**TEXT SEGMENT:**
Final Report Summary - SEROTONINSLEEP (SEROTONERGIC REGULATION OF SLEEP RELATED NEURAL CIRCUIT)
Publishable summary
In recent years, remarkable emphasis has been focused on unraveling the mysteries of the brain on large scales. Efforts such as the Obama BRAIN initiative and EU Human Brain Project and channeled billions of dollars into brain research in order to accelerate the understanding of brain function and combat debilitating disease. Much of the progress towards these goals promises to be made in small model organisms, where scale is tractable and technological manipulations are both feasible and ethical. The larval zebrafish is a particularly auspicious model organism because its translucent brain enables analyses that were never before possible. As genetically encoded calcium indicators can be used to image the activity of the entire brain at cellular resolution in a single experiment, researchers now have an unprecedented window into the circuits underlying behavior and behavioral states. Of these behavioral states, sleep and wakefulness are particularly interesting because even though they are so ubiquitous across animals, little is known about their purpose or mechanism.
To investigate how sleep and wakefulness are regulated in the larval zebrafish, we sought to characterize a robust, lab-reproducible behavior that could be used to study the interaction of serotonergic and hypocretin neurotransmitter systems in the brain. We quickly converged on the zebrafish optomotor response (OMR), as it has a strong foundation in the literature and reflects a relatively simple visuomotor transformation poised for modulation by accessory neural circuits. By exploring the relationship between this behavior and its underlying brain-wide circuit dynamics, we reasoned that we could both establish new tools for interpreting large-scale neural data and identify candidate brain regions, based on activity and anatomy, for intersection with neuromodulatory systems.
To investigate the central neural computations of the zebrafish OMR, we recorded swimming behavior in response to monocular and binocular motion. Detailed kinematic analysis and minimal modeling approaches revealed the general algorithms guiding eye- and direction-specific locomotion: swim bout frequency and orientation change were modulated independently, suggesting separate but overlapping information channels for egocentrically defined motion patterns. To chart the complete neural circuit, we used whole-brain and targeted two-photon calcium imaging, cluster analysis of neural response classes, ablations and anatomical tracings. Our observations implicate a specific retino-recipient arborization field (AF6) as the monocular, direction-selective sensory entry site to the circuit. Downstream, the primary information processing occurs in lateralized pretectal nuclei that integrate motion binocularly and provide necessary reciprocal suppression via an interhemispheric connection. Subsequent locomotor instructions are then refined and demixed along behavioral axes in specific premotor areas. Investigation of possible model spaces and architectures, using observed neuronal response classes, identified the significant dimensions of functional connectivity that were most critical for explaining the behavior. Together, our experiments and modeling provide a whole-brain description of the zebrafish OMR that establishes a framework for studying complementary behaviors and neural systems.

**QUESTIONS:**
A: In the zebrafish research summary, translate this sentence into Spanish: "The larval zebrafish is a particularly auspicious model organism because its translucent brain enables analyses that were never before possible."
B: Decide whether each statement agrees with the zebrafish research summary. Answer yes or no for each, and quote the words from the summary that settle it.
(i) The optomotor response was chosen partly because it has a strong foundation in the literature.
(ii) Swim bout frequency and orientation change were found to be modulated together.
(iii) The lateralized pretectal nuclei integrate motion only monocularly.
C: Continue the zebrafish research summary from its last sentence.

**DATASET CONTENT:**
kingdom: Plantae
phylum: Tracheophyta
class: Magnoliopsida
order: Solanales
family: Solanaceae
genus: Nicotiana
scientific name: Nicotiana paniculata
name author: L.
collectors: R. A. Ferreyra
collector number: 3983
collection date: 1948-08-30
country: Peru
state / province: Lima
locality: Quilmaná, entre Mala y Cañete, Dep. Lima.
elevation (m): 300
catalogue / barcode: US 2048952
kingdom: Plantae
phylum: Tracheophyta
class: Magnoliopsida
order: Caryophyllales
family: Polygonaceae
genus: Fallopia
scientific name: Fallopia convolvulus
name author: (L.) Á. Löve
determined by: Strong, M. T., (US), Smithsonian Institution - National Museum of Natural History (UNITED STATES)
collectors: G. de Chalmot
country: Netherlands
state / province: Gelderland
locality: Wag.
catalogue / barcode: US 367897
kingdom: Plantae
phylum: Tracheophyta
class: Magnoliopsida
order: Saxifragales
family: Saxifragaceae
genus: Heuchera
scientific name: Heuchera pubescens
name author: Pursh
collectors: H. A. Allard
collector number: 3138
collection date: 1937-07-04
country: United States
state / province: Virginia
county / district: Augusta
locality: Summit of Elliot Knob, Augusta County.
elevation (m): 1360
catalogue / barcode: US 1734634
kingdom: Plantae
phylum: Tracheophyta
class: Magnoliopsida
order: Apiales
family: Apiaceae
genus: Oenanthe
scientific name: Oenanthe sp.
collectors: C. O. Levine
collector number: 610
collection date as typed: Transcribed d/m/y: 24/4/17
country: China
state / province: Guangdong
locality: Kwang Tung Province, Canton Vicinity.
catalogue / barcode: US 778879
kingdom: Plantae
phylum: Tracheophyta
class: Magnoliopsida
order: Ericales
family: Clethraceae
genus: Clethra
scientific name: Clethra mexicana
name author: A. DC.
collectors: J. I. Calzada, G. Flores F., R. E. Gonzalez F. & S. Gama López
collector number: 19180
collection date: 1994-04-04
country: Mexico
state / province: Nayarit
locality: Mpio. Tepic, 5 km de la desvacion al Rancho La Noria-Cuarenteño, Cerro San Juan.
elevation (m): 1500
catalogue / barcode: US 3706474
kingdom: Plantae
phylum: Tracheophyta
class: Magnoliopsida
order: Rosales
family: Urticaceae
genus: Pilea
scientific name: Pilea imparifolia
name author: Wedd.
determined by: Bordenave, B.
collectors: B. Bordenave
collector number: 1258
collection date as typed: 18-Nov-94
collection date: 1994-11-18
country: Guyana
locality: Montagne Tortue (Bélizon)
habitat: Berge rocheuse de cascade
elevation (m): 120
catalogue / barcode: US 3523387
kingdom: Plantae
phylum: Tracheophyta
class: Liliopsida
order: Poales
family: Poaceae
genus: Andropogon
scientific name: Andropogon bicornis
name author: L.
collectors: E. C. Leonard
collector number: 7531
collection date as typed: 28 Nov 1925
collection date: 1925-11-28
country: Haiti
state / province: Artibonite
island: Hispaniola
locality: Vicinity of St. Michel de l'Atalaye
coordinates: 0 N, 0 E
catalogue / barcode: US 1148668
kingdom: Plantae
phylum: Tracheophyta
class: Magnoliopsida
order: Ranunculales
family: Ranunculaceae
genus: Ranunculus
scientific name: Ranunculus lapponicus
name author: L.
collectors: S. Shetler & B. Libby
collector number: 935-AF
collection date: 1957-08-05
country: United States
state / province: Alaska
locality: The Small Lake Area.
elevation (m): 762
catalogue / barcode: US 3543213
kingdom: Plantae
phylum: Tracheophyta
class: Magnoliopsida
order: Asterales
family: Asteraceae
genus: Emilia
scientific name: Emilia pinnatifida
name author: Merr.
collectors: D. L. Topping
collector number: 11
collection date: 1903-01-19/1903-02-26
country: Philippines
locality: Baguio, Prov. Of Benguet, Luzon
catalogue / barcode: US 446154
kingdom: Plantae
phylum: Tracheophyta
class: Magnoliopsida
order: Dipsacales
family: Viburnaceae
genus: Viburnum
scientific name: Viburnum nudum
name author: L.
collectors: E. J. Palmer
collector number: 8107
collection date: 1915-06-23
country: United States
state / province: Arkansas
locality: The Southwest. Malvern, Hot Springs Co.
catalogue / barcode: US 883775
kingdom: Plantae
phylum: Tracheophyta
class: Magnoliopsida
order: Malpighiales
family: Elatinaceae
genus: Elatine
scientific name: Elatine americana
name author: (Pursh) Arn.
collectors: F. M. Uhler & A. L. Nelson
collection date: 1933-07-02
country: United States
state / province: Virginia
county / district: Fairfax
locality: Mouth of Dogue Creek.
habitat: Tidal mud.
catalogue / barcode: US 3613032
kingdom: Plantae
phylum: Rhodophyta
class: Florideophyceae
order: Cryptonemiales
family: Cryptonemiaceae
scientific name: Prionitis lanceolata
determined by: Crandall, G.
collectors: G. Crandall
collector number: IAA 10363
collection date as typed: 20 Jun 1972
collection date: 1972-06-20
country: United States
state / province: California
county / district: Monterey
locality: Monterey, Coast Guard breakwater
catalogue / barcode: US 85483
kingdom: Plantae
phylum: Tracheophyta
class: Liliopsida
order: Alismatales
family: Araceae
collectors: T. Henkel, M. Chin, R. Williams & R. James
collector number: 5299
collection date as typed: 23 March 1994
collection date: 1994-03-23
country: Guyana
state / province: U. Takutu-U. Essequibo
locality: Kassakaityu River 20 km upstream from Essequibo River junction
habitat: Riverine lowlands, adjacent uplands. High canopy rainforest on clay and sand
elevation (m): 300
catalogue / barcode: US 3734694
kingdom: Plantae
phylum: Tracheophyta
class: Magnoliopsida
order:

**ANSWERS BY ITEM NUMBER:**
A: El pez cebra larval es un organismo modelo especialmente prometedor porque su cerebro translúcido permite análisis que nunca antes habían sido posibles.

B:
(i) Yes: "as it has a strong foundation in the literature"
(ii) No: "swim bout frequency and orientation change were modulated independently"
(iii) No: "lateralized pretectal nuclei that integrate motion binocularly"

C:
We chose to investigate the OMR because it is an accessible gateway to a fundamental sensorimotor transformation layered with rich complexity. While we address the feed-forward foundation of the OMR with a simple orthogonal stimulus set, the circuit properties revealed here provide a strong basis for future probes of other stimulus-action relationships. Indeed, complementary studies of behaviors that hope to explain sleep and wakefulness on brain-wide scales must necessarily ground themselves in this elementary system controlling a basal behavior. The framework presented here thus provides a strong foundation for future studies of how sleep, wakefulness, and pharmacology can affect neural activity and behavior across a vertebrate brain.
Expected final results and their potential impact and use (including the socio-economic impact and the wider societal implications of the project so far)
A major goal of neuroscience is to link brain-wide activity to behavior. With this project, I have made great strides towards understanding a simple vertebrate behavior. This allowed me to propose theoretical models that will be crucial for understanding more complex behavioral phenomena such as state-dependent behavior, as observed during sleep and wake cycles. I have contributed to multiple studies over the course of the SEROTONINSLEEP project, learned and implemented new technology, and made advances in the theoretical interpretation of large-scale neural data.
Publications and prepared manuscripts during SEROTONINSLEEP project
Whole-brain activity mapping onto a zebrafish brain atlas
Owen Randlett, Caroline L. Wee, Eva A. Naumann, Onyeka Nnaemeka, David Schoppik, James E Fitzgerald, Ruben Portugues, Alix M B Lacoste, Clemens Riegler, Florian Engert & Alexander F Schier
Nature Methods (2015) doi:10.1038/nmeth.3581 14 September 2015
Neural circuits underlying visually evoked escapes in larval zebrafish
Timothy W. Dunn, Christoph Gebhardt, Eva A. Naumann, Misha B. Ahrens, Florian Engert, & Filippo Del Bene (in press at Neuron)
A neural basis for the modulation of spontaneous behavior in larval zebrafish
*Timothy W. Dunn, *Yu Mu, Sujatha Narayan, Eva A. Naumann, Chao-Tsung Yang, Owen Randlett, Alexander F. Schier, Jeremy Freeman, Florian Engert, & Misha B. Ahrens (submitted to eLife)
Satiation state-dependent regulation of appetite by zebrafish serotonergic circuits”
Caroline Wee, Robert E. Johnson, Erin Song, Owen Randlett, Jimmy Bohnslav, Maxim Nikitchenko, Josua Jordi, Adam D. Douglass, Eva A. Naumann, Jared Wortzman, Thomas Panier, Abhinav Grama, Koichi Kawakami, Florian Engert, & Samuel Kunes (in preparation)
Neural architectures for visuomotor transformations in the larval zebrafish
Eva A. Naumann, James E. Fitzgerald, Timothy W. Dunn, Jason Rihel, Haim Sompolinsky, & Florian Engert, (submitted to Cell)
In recent years, remarkable emphasis has been focused on unraveling the mysteries of the brain on large scales. Efforts such as the Obama BRAIN initiative and EU Human Brain Project and channeled billions of dollars into brain research in order to accelerate the understanding of brain function and combat debilitating disease. Much of the progress towards these goals promises to be made in small model organisms, where scale is tractable and technological manipulations are both feasible and ethical. The larval zebrafish is a particularly auspicious model organism because its translucent brain enables analyses that were never before possible. As genetically encoded calcium indicators can be used to image the activity of the entire brain at cellular resolution in a single experiment, researchers now have an unprecedented window into the circuits underlying behavior and behavioral states. Of these behavioral states, sleep and wakefulness are particularly interesting because even though they are so ubiquitous across animals, little is known about their purpose or mechanism.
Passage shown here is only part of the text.